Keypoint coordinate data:

+++++

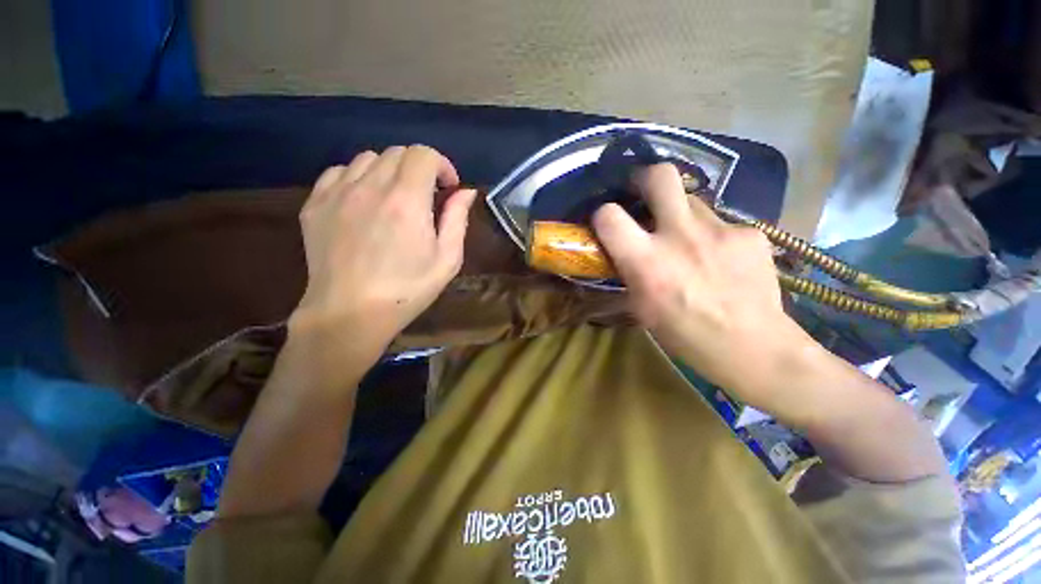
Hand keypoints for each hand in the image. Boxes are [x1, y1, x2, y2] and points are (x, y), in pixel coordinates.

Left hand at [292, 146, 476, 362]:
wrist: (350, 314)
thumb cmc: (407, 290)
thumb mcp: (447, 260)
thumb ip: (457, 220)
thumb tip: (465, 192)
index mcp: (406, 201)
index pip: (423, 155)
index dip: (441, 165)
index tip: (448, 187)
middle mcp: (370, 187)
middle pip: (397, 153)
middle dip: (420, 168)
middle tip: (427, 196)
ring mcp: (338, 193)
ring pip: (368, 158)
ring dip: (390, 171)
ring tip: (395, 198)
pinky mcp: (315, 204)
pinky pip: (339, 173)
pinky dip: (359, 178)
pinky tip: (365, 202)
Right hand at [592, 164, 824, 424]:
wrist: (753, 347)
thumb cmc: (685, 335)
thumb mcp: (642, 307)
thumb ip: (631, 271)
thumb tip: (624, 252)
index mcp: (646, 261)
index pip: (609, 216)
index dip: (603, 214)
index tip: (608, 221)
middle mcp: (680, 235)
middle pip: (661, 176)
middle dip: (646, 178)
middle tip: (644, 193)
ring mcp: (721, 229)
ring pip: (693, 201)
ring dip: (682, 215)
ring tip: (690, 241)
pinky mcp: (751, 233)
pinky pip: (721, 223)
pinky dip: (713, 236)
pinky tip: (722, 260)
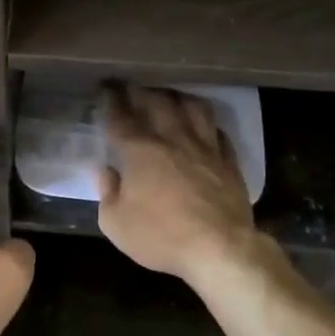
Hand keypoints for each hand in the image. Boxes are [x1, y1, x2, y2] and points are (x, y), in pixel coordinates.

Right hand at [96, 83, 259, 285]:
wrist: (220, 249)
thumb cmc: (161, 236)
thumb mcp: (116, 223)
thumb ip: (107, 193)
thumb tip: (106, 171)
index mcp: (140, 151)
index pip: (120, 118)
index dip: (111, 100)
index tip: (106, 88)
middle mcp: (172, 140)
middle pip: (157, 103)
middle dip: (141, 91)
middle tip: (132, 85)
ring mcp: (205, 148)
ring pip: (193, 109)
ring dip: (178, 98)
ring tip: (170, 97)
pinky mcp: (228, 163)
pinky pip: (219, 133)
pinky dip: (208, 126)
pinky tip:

+++++

:: ASSIGNMENT ::
The expected output is each record, copied exactly, and nothing in place of the pictures.

:: RESPONSE TO THE TASK ::
Hand keypoints for each hand in the image. Boxes are [x1, y1, x2, y2] and points are (x, y), in pixel coordinates.

Left hand at [292, 146, 476, 362]:
wrist: (350, 314)
thumb cmc: (407, 290)
thumb mcp: (447, 260)
thumb ip: (457, 220)
thumb tip: (465, 192)
index mcp: (406, 201)
index pip: (423, 155)
index dip: (441, 165)
index tip: (448, 187)
middle mcp: (370, 187)
middle pip: (397, 153)
middle dip: (420, 168)
middle tip: (427, 196)
ring mcp: (338, 193)
ring pip: (368, 158)
ring dip: (390, 171)
ring tip: (395, 198)
pinky mcp: (315, 204)
pinky pip: (339, 173)
pinky dip: (359, 178)
pinky tip: (365, 202)
Right hand at [592, 164, 824, 424]:
wrist: (753, 347)
thumb cmc: (685, 335)
thumb mcp: (642, 307)
thumb ip: (631, 271)
thumb tip: (624, 252)
index mcp: (646, 261)
index pip: (609, 216)
index dip: (603, 214)
index tip: (608, 221)
middle mcp: (680, 235)
middle pip: (661, 176)
middle dip: (646, 178)
middle tip: (644, 193)
ring mcp: (721, 229)
ring pip: (693, 201)
ring dip: (682, 215)
ring tip: (690, 241)
pinky mcp: (751, 233)
pinky pip: (721, 223)
pinky dip: (713, 236)
pinky tip: (722, 260)
Hand keypoints for each hand in the image. Boxes are [x1, y1, x2, y2] and points are (x, y), in pixel coordinates.

Right hand at [96, 83, 259, 285]:
wrist: (220, 249)
thumb cmc: (161, 236)
thumb mcp: (116, 223)
thumb ip: (107, 193)
thumb tip: (106, 171)
index mcp: (140, 151)
index pip: (120, 118)
index dip: (111, 100)
index tip: (106, 88)
middle mcp: (172, 140)
middle pip: (157, 103)
middle dip: (141, 91)
middle tip: (132, 85)
ring mcp: (205, 148)
ring pip: (193, 109)
ring dip: (178, 98)
ring tip: (170, 97)
pinky mcp: (228, 163)
pinky pip: (219, 133)
pinky dip: (208, 126)
pinky tip:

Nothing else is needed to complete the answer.